- DATA SUPPLIED
_ _ _ _ _ _ _

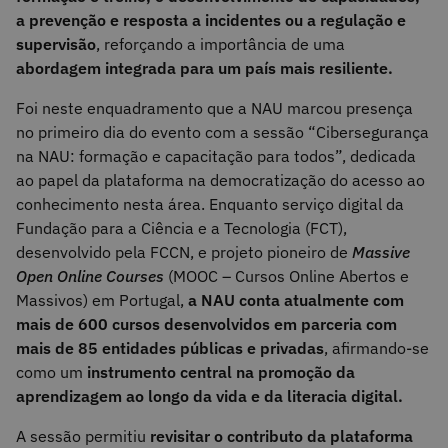
a prevenção e resposta a incidentes ou a regulação e
supervisão
, reforçando a importância de uma
abordagem integrada para um país mais resiliente.
Foi neste enquadramento que a NAU marcou presença
no primeiro dia do evento com a sessão “Cibersegurança
na NAU: formação e capacitação para todos”, dedicada
ao papel da plataforma na democratização do acesso ao
conhecimento nesta área. Enquanto serviço digital da
Fundação para a Ciência e a Tecnologia (FCT),
desenvolvido pela FCCN, e projeto pioneiro de
Massive
Open Online Courses
(MOOC – Cursos Online Abertos e
Massivos) em Portugal,
a NAU conta atualmente com
mais de 600 cursos desenvolvidos em parceria com
mais de 85 entidades públicas e privadas
, afirmando-se
como um
instrumento central na promoção da
aprendizagem ao longo da vida e da literacia digital.
A sessão permitiu
revisitar o contributo da plataforma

_ _ _ _ _ _ _

- PROBLEM
Of the lines above, retype only those from the line containing "importância de uma" through the line containing "conhecimento nesta área.", including both, exactly.

- RESPONSE FOR THIS EXERCISE
, reforçando a importância de uma
abordagem integrada para um país mais resiliente.
Foi neste enquadramento que a NAU marcou presença
no primeiro dia do evento com a sessão “Cibersegurança
na NAU: formação e capacitação para todos”, dedicada
ao papel da plataforma na democratização do acesso ao
conhecimento nesta área. Enquanto serviço digital da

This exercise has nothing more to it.